ONE’s common shares are listed on the NEX board of the TSXV under the symbol "OEG.H". Material information about ONE can be found on SEDAR+ under the Company's issuer profile at www.sedarplus.ca. ONE’s corporate website may be found at www.onenergyinc.com.

 

For additional information please contact: David Thornley-Hall, Matrixset Investment Corporation at 604-274-0808 or Ray de Ocampo, CFO ONEnergy Inc. at irinfo@onenergyinc.com, 416-444-4848.

 

Forward-Looking Information

 

This news release contains statements which constitute “forward-looking information” within the meaning of applicable securities laws, including statements regarding the plans, intentions, beliefs and current expectations of ONE and Matrixset with respect to future business activities and operating performance. Forward-looking information is often identified by the words “may”, “would”, “could”, “should”, “will”, “intend”, “plan”, “anticipate”, “believe”, “estimate”, “expect” or similar expressions and includes information regarding: (i) the structure of the Transaction; (ii) whether the Transaction will be consummated, including whether conditions to the consummation of the Transaction, including, among other items, the entering into the Definitive Agreement, receipt of all required regulatory and third-party consents such approval of the Transaction by the TSXV and the listing of the Company on the TSXV as a Tier 1 Mining Issuer; (iii) board of the directors of the Resulting Issuer; (iv) the trading halt of the common shares of the Company and the resumption of trading of the common shares of the Company; and (v) the Debt Settlement, including the terms of the Debt Settlement and the timing of the closing of the Debt Settlement.

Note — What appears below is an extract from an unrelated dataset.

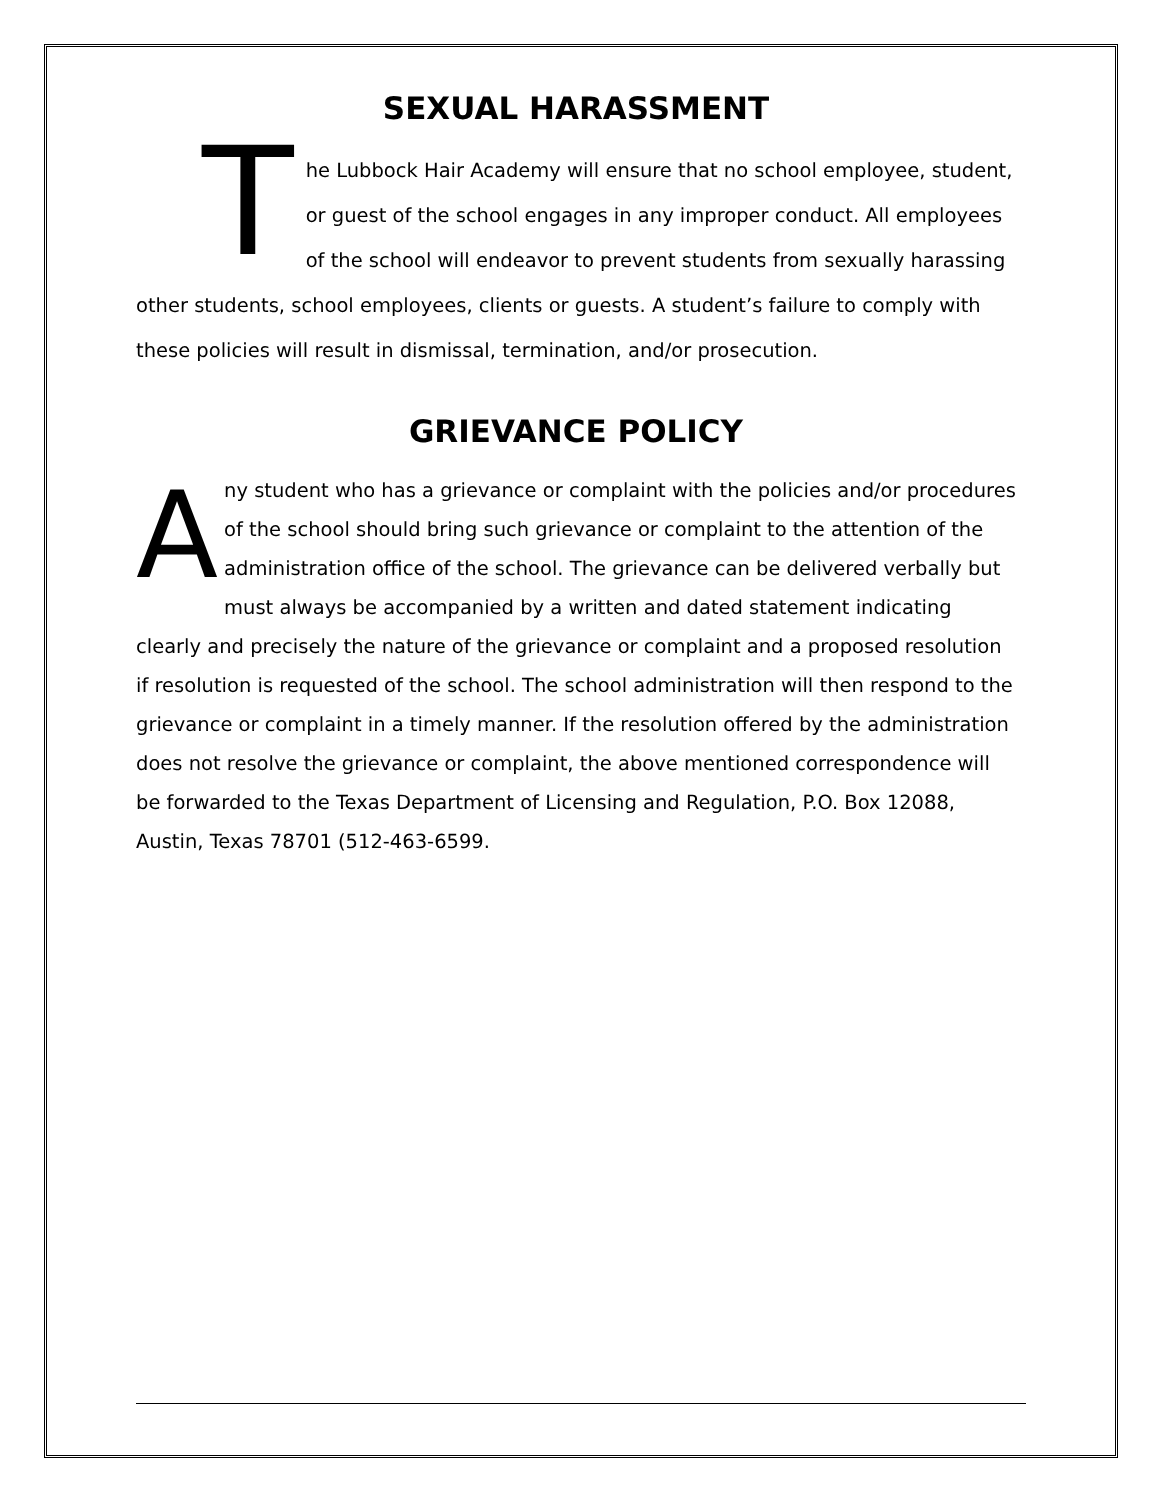SEXUAL HARASSMENT
The Lubbock Hair Academy will ensure that no school employee, student, or guest of the school engages in any improper conduct. All employees of the school will endeavor to prevent students from sexually harassing other students, school employees, clients or guests. A student’s failure to comply with these policies will result in dismissal, termination, and/or prosecution.
GRIEVANCE POLICY
Any student who has a grievance or complaint with the policies and/or procedures of the school should bring such grievance or complaint to the attention of the administration office of the school. The grievance can be delivered verbally but must always be accompanied by a written and dated statement indicating clearly and precisely the nature of the grievance or complaint and a proposed resolution if resolution is requested of the school. The school administration will then respond to the grievance or complaint in a timely manner. If the resolution offered by the administration does not resolve the grievance or complaint, the above mentioned correspondence will be forwarded to the Texas Department of Licensing and Regulation, P.O. Box 12088, Austin, Texas 78701 (512-463-6599.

Investors are cautioned that forward-looking information is not based on historical facts but instead reflect each company’s management’s expectations, estimates or projections concerning future results or events based on the opinions, assumptions and estimates of management considered reasonable at the date the statements are made. Although each of ONE and Matrixset believe that the expectations reflected in such forward-looking information are reasonable, such information involves risks and uncertainties, and undue reliance should not be placed on such information, as unknown or unpredictable factors could have material adverse effects on future results, performance or achievements of the Resulting Issuer. Among the key factors that could cause actual results to differ materially from those projected in the forward-looking information are the following: the ability to consummate the Transaction and the Debt Settlement; the ability to obtain requisite regulatory approvals and the satisfaction of other conditions to the consummation of the Transaction and the Debt Settlement on the proposed terms and schedule; the potential impact of the announcement or consummation of the Transaction and the Debt Settlement on relationships, including with regulatory bodies, employees, suppliers, customers and competitors; changes in general economic, business and political conditions, including changes in the financial markets; and the diversion of management time on the Transaction. This forward-looking information may be affected by risks and uncertainties in the business of ONE and Matrixset and market conditions.

Should one or more of these risks or uncertainties materialize, or should assumptions underlying the forward-looking information prove incorrect, actual results may vary materially from those described herein as intended, planned, anticipated, believed, estimated or expected. Although ONE and Matrixset have attempted to identify important risks, uncertainties and factors which could cause actual results to differ materially, there may be others that cause results not to be as anticipated, estimated or intended. ONE and Matrixset do not intend, and do not assume any obligation, to update this forward-looking information except as otherwise required by applicable law.

All information contained in this news release with respect to ONE or Matrixset was supplied by ONE or Matrixset, respectively, for inclusion herein, without independent review by the other party, and each party and its directors and officers have relied on the other party for any information concerning the other party.